Lance almost gagged from the sweet smell of his breath. His teeth were rotten. His eyes sent a chill up Lance’s spine, and as Caleb turned away, Lance realized just how unhinged the nanobots had rendered him. Will I become this way as well?

The beast was silent, which was all the response he needed.

“Fine,” Caleb said. “Take him back to Landreau Corp. I’m sick of seeing his face.”

“I actually have a good hiding spot toward the edge of town,” the chief countered. “We could use it, and you wouldn’t have to see his face at all.”

Caleb stopped halfway to getting in his car. “Not to be too honest here, Chief, but I don’t have faith in any of your hiding spots. Eric and his goons are too clever. They’ll find a way to get to him. Take him to Landreau Corp.” He muttered profanities as he shut the door and drove away. Most of the soldiers put their guns down and entered their vehicles. They drove behind Caleb, disappearing down the street within the minute.

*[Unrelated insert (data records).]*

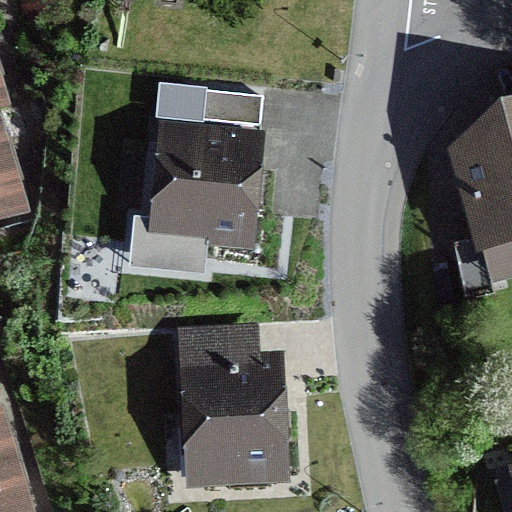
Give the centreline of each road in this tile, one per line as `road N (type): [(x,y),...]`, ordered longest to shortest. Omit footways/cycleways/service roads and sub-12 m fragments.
road 1 (residential): [(375,56),(357,274),(400,511)]
road 2 (residential): [(375,56),(511,9)]
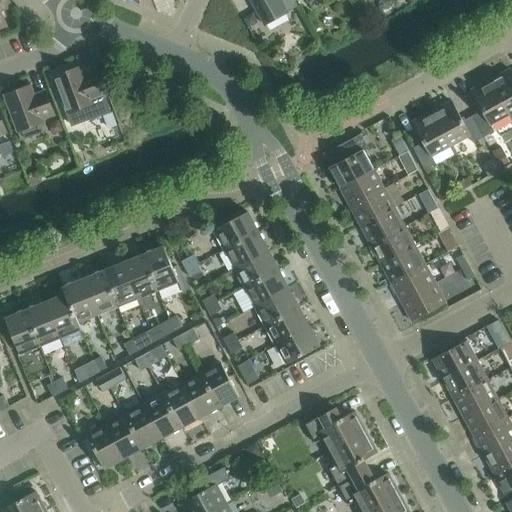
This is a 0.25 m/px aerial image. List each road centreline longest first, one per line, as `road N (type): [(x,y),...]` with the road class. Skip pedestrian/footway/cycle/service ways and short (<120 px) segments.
road 1 (residential): [(389,366),(253,122),(209,72),(175,55)]
road 2 (residential): [(113,502),(389,366)]
road 3 (residential): [(463,511),(389,366)]
road 4 (residential): [(389,366),(511,298)]
road 5 (residential): [(393,99),(511,28)]
road 6 (residential): [(0,455),(37,435),(83,511)]
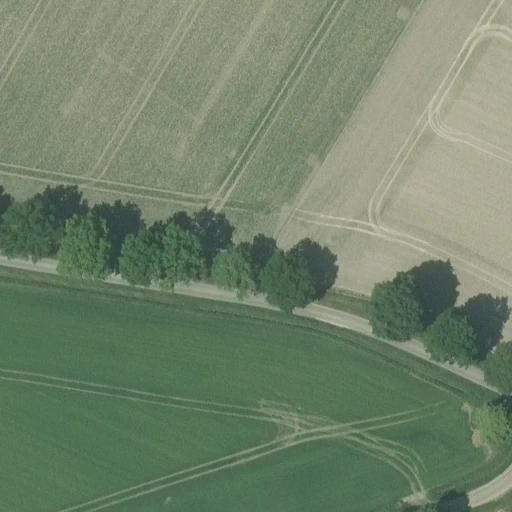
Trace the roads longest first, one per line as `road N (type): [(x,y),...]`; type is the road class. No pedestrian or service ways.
road 1 (unclassified): [(511,364),(326,289),(0,233)]
road 2 (unclassified): [(381,511),(511,467)]
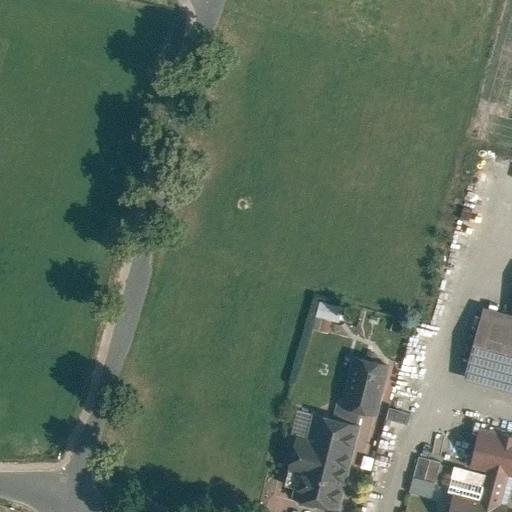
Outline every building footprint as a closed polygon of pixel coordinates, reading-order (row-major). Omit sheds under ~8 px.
[(316,302),(315,317),(340,319),(341,304),(316,302)] [(511,312),(487,305),(468,376),(511,387),(511,312)] [(390,364),(356,354),(343,401),(364,407),(377,411),(390,364)] [(303,471),(297,496),(337,507),(364,407),(343,401),(327,397),(326,402),(323,401),(314,432),(317,433),(315,441),(299,437),(290,467),(303,471)] [(511,428),(478,419),(467,459),(493,466),(511,471),(511,428)] [(442,460),(422,455),(413,487),(433,493),(442,460)] [(492,472),(457,463),(450,486),(485,496),(492,472)] [(485,496),(484,501),(502,506),(511,471),(493,466),(492,472),(485,496)] [(455,494),(449,511),(504,511),(506,507),(502,506),(484,501),(455,494)]
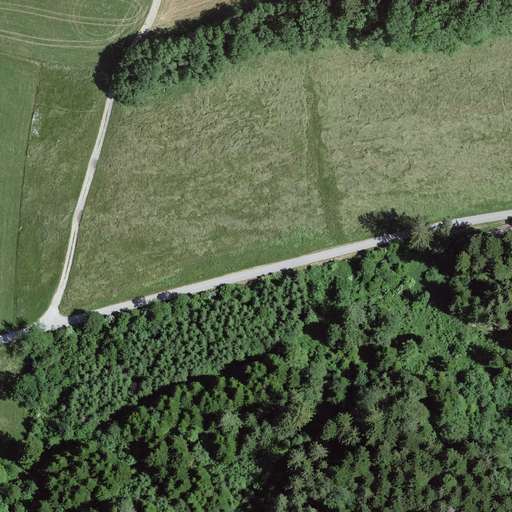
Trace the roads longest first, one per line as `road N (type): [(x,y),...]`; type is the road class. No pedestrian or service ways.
road 1 (unclassified): [(51,326),(511,211)]
road 2 (track): [(157,0),(115,80),(51,326)]
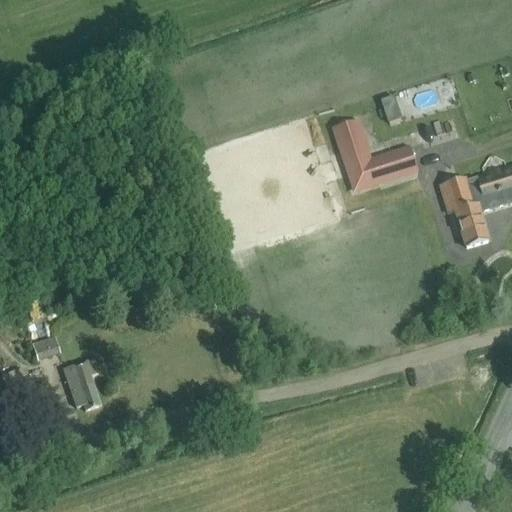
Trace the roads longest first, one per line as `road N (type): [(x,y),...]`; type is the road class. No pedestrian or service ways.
road 1 (track): [(0,474),(187,415),(511,337)]
road 2 (tertiary): [(460,511),(511,399)]
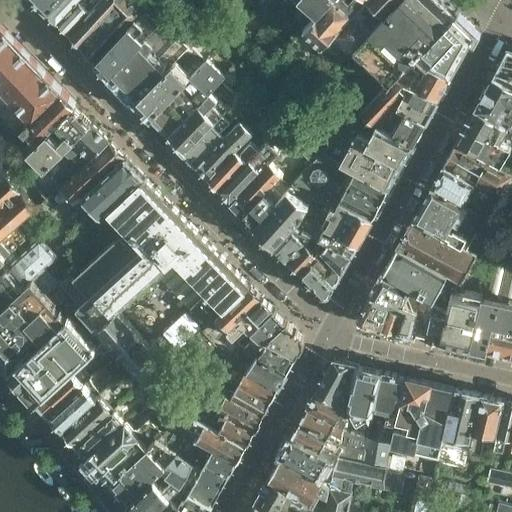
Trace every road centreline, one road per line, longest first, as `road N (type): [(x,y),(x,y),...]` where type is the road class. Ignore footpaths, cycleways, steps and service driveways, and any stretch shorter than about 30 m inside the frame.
road 1 (residential): [(8,0),(328,328)]
road 2 (residential): [(328,328),(496,26)]
road 3 (residential): [(511,377),(328,328)]
road 4 (residential): [(108,511),(0,392)]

When they were gone, only the chief, four soldiers, and one armored vehicle were left.

So that was what she meant by Caleb taking her men… He’d taken control of them. One of the soldiers remaining was the same one Lance had nearly manipulated. Fear and excitement swelled in his heart. If he could force the soldier to make a distraction, he could get away. The plan hadn’t worked as well as he’d hoped, but now he had a chance at fighting back.

Still, that he could even somewhat control one of these soldiers raised the hairs on the back of his neck.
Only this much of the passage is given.